The positive side is compassion. Our hearts are called to give when there is a desire to alleviate suffering. The Buddha tells us that there is no greater gift than the gift of Dhamma. To give with thought of repayment for something given, is poor generosity. Or to give with hope of return. Both turns generosity into a business deal. That in itself may not be unwholesome. We can be generous in the service we offer others through our work and still be entitled to a good wage.

There is also social generosity. Tokens of friendship and kinsmanship. Christmas presents are such. Birthday presents are such. They re-establish connections. And that’s wonderful! But it’s not spiritual generosity. It’s not the generosity that inclines to liberation. Consider, if you sent your bottle of wine (non-alcoholic, of course), but your parents, brother, sister or friend failed to send you the customary lump of cheese!
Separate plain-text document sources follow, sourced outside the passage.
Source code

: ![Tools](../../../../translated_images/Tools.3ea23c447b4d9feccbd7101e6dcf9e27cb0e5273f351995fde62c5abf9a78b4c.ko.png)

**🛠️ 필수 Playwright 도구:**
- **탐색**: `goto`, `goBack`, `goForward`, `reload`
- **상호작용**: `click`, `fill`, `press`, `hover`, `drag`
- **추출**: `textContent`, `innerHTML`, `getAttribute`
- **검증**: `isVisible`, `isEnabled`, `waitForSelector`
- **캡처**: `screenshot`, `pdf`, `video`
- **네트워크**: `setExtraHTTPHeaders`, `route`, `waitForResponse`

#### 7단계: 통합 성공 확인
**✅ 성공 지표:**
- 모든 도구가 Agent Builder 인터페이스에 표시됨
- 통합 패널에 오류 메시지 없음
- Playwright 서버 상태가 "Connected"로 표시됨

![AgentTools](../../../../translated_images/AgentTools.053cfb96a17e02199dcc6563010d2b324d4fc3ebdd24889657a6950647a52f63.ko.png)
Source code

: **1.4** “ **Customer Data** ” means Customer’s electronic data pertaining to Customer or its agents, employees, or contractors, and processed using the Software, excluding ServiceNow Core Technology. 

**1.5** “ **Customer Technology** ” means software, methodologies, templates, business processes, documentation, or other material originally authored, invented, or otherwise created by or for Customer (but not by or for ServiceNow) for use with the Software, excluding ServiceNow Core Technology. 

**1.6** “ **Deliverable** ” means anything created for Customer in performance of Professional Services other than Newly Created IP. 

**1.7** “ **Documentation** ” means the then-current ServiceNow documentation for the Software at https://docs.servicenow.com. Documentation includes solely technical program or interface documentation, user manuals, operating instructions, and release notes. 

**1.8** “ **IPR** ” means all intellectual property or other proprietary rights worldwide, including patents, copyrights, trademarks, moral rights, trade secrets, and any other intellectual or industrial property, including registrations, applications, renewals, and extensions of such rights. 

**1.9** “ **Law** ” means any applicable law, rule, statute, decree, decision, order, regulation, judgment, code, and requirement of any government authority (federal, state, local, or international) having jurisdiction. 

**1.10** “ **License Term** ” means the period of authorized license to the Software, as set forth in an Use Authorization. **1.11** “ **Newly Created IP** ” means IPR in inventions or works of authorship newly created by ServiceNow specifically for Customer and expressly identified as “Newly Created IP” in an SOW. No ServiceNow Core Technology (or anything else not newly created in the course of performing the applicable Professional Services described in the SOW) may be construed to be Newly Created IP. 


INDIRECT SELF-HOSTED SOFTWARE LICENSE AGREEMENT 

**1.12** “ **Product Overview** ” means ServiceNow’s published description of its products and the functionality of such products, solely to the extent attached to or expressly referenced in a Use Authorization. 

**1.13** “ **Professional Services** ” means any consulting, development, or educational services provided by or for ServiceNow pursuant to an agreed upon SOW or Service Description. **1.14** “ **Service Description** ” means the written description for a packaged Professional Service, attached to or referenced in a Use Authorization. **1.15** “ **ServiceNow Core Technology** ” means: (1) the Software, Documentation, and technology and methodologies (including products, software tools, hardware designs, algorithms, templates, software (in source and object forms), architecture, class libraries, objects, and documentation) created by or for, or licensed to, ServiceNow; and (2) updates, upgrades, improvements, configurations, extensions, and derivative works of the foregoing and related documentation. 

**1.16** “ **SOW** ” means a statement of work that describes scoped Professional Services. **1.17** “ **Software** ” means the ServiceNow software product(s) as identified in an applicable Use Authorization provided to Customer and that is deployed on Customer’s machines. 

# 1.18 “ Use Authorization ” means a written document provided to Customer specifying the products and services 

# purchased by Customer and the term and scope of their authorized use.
And then, of course, there is that sweetest of emotions – gratitude. A heart pained with the desire to express indebtedness and yet knowing a gift received from the heart of generosity cannot by definition be repaid.

Yet offerings we must make as expression of not simply of our appreciation but also our heartfelt thankfulness.

How then to give with a pure heart?

Determining how much we wish to give, fill the heart with just that desire to give for the benefits of all beings. Then put the donation in the box. Here, by way of intention, will and action we are creating a skilful and wholesome kamma.

Then of course the voices come. ‘Oh what a wonderful person you are!’, ‘you should have given more you stingy, disgusting miser!’ ‘Too much, you fool, take some back!’

But we smile upon those voices. Nothing so disarms Mara and his myriad sons and daughters than to look upon them with knowing smile. ‘I see you, Mara. But I have not pleased you. I have not developed those old conditions of greed and miserliness. On the contrary, I have developed their opposites.’

Last but by means least, the development of Generosity is itself a path to liberation. For through Renunciation we develop detachment and by giving through compassion and gratitude we come not simply to understand, but to experience interdependence.

So by the very development of Dana, Generosity, we can come to arrive at the desire-less place of pure contentment wherein the heart can blossom its deepest desires for happy joy and warm peace.